The stats are now out on the performance of the American economy for quarter one of 2020, and it’s not good news.
According to the US Bureau of Economic Analysis, the world’s largest economy contracted for the first time in six years, with GDP falling by 4.8%. It is also the worst decline since the height of the global financial crisis in 2008 when a contraction of over -8% was recorded.
source: tradingeconomics.com
Whilst the number may not be as high as that of 2008, there are many reasons for concern, and a real worry that this is only the beginning of a deep economic crisis.
The sharp decrease in GDP can be attributed to both a demand-side and supply-side shock.
The demand-side shock has been caused by millions of American consumers ordered to stay at home, resulting in consumer spending falling by 7.6% for the first three months of the year. Whilst we know that everyone is going mad for toilet paper and ramen, the purchase of many other goods, especially consumer durables, has been put on hold. Investment, another large contributor to American GDP, has also declined with investor confidence at a low in these incredibly uncertain times.

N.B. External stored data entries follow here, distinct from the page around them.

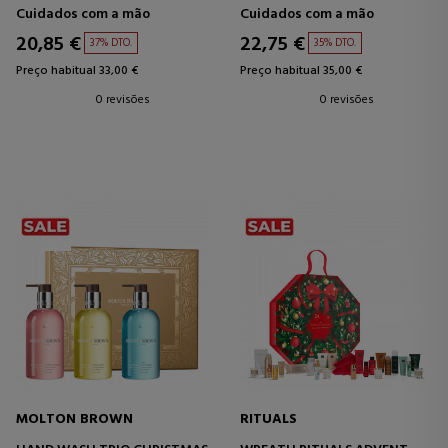
LOÇÃO PARA AS MÃOS
Cuidados com a mão
Cuidados com a mão
20,85 €
22,75 €
37% DTO.
35% DTO.
Preço habitual 33,00 €
Preço habitual 35,00 €
0 revisões
0 revisões
MOLTON BROWN
RITUALS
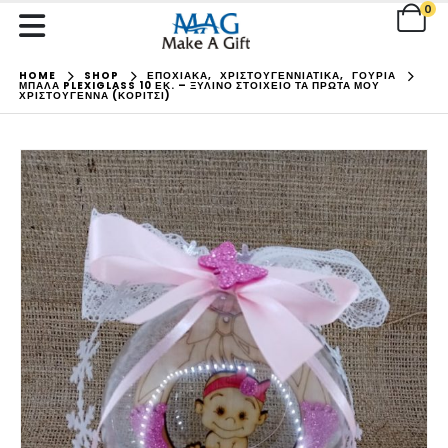
0
HOME
SHOP
ΕΠΟΧΙΑΚΑ
,
ΧΡΙΣΤΟΥΓΕΝΝΙΑΤΙΚΑ
,
ΓΟΥΡΙΑ
ΜΠΆΛΑ PLEXIGLASS 10 ΕΚ. – ΞΎΛΙΝΟ ΣΤΟΙΧΕΊΟ ΤΑ ΠΡΏΤΑ ΜΟΥ
ΧΡΙΣΤΟΎΓΕΝΝΑ (ΚΟΡΊΤΣΙ)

From the supply-side, businesses have shut up shop, unemployment has gone through the roof, and planes are grounded, all resulting in a total breakdown of domestic and global supply chains.
The largest concern for the American economy is that the impact of Covid-19 did not really hit until the beginning of March. Within four weeks of the country going into lockdown, over 26 million people had filed for unemployment benefits. This suggests that the dramatic impact on GDP was mainly felt from March alone.
With the economy still on lockdown throughout the whole of April, and states unsure on how and when to reopen, it seems like the US is many months away from a return to normality. In addition, with over 30 million now unemployed, this will put a huge dent into household’s income, meaning that consumption in the economy will be unable to return to the pre-coronavirus levels for a long time.
One final consideration must also be given to the way we live our lives once the danger has passed. It is likely that after months of social distancing, the return to normality will be slow, with many consumers wary of going to public places, meaning that demand for many goods and services will remain dampened for a long-time to come.
THINK LIKE AN ECONOMIST!
Q1. What is meant by a contraction in economic growth?
Q2. For the US economy, explain how each component of aggregate demand (AD) has been affected by Covid-19.
Q3. Analyse the reasons why American unemployment has increased to over 30 million people since the start of March.
Q4. Evaluate the view that the US economy is ‘only at the beginning of a deep economic crisis’.